After upgrading several of our Bosun installations including the migration of the old state file to ledis, we always observed the same behavior: For a few days we see repeated notifications for already acked or even closed alarms. This behavior fades away after a few days.

captncraig commented 8 years ago

@vitorboschi, I pushed a small patch to a "stopNotifications" branch. Would you mind running that and see if it clears the problem up.

It is essentially detecting this scenario at the time notifications are sent and skipping it if it is closed or acked at that point. Not an optimal fix, but I hope it will clear up the issue.

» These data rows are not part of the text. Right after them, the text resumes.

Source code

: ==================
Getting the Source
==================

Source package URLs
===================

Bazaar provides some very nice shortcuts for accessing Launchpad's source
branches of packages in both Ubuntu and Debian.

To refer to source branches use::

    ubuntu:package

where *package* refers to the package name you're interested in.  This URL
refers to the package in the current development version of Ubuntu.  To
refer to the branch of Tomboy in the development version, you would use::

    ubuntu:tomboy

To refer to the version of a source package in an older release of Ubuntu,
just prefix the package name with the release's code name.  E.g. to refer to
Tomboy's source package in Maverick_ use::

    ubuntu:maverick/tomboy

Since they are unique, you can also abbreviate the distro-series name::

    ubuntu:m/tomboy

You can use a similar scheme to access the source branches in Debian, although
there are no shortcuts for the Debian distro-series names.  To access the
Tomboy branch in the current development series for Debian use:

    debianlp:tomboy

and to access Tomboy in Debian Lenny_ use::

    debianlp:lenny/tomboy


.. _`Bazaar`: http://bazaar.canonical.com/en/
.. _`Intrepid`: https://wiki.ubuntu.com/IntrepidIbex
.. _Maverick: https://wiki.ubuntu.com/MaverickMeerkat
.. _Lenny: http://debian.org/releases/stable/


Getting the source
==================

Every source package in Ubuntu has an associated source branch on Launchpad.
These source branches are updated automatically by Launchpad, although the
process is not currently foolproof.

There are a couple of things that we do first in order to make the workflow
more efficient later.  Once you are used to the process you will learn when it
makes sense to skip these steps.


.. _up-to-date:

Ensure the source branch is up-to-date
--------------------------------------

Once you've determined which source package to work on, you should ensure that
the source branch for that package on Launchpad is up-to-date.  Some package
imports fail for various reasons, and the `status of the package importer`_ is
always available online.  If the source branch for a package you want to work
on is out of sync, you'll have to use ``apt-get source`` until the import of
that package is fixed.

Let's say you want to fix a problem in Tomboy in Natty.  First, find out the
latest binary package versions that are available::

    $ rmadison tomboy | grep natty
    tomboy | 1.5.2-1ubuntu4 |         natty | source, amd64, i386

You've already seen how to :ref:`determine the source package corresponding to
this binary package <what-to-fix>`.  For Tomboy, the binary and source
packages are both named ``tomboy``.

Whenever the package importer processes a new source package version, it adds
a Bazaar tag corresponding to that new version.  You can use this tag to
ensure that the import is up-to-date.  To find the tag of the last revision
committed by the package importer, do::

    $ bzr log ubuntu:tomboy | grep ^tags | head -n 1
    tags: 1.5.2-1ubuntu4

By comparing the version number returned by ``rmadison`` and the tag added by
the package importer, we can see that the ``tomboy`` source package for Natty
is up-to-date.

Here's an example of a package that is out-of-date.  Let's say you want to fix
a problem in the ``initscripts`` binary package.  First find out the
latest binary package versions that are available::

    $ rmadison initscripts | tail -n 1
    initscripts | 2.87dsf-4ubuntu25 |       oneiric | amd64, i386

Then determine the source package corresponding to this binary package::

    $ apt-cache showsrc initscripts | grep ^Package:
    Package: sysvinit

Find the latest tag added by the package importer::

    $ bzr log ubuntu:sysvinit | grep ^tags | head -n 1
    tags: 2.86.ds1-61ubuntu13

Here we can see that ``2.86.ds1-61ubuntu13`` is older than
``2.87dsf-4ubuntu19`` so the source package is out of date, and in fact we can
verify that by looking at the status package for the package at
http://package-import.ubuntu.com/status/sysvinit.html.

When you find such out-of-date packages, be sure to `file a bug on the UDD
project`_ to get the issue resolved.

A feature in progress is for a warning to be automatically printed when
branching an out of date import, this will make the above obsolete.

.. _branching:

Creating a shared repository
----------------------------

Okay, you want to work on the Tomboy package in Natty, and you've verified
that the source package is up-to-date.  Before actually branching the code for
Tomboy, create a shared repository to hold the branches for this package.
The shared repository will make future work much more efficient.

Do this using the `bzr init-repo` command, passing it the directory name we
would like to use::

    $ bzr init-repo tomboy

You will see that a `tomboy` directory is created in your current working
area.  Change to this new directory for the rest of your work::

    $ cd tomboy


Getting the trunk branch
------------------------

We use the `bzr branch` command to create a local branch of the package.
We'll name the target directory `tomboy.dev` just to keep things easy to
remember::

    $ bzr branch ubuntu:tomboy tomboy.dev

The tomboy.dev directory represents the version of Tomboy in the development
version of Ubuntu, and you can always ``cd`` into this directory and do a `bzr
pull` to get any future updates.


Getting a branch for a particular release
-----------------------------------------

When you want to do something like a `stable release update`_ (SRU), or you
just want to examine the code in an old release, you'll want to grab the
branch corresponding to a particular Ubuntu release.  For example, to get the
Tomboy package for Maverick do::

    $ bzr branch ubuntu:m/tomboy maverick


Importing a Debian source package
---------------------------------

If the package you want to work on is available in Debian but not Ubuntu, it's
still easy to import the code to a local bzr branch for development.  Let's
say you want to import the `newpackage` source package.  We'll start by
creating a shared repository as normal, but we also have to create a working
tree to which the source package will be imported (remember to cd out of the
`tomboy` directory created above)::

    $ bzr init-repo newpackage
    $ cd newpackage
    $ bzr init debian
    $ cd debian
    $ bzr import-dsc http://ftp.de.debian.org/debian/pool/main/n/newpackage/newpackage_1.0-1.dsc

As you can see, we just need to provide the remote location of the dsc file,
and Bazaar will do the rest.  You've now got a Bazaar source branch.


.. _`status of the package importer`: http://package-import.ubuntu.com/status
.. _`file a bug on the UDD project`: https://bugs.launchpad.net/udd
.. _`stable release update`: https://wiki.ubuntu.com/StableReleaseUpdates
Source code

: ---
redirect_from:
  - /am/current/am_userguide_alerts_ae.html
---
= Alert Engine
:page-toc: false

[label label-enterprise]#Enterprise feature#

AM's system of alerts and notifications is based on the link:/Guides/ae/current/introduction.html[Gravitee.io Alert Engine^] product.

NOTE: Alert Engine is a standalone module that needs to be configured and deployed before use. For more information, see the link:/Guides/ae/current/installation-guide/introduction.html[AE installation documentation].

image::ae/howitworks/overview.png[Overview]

vitorboschi commented 8 years ago

I will try it and report back my results

erwindwight commented 8 years ago

I saw this when I was pointing all my bosun hosts to use localhost for redisHost. So I made changes for them, I re-configured my redis to have a master/slave (redis sentinel). Then point redis to a VIP instead of localhost. So far, so good.

angadsingh commented 8 years ago

@erwindwight we were not even using redis when this issue was faced. we were just using the default ledis db.

angadsingh commented 8 years ago

@captncraig trying out a build from stopNotifications branch. but isn't that a post-facto check that you've put in? the underlying problem might be creating more such (possibly concurrency) issues.

lukaspustina commented 8 years ago

@captncraig The patch works and prevents resending notifications for old alarms. Do you have an idea why this happens in the first place?

vitorboschi commented 8 years ago

I've been using the patch for some time and it looks like everything is fine. I didn't spotted any regression either

captncraig commented 8 years ago

Found something promising. Looks like this occurs when you close an alert without acking it first. The old notification chain does not get cleared. Patch incoming.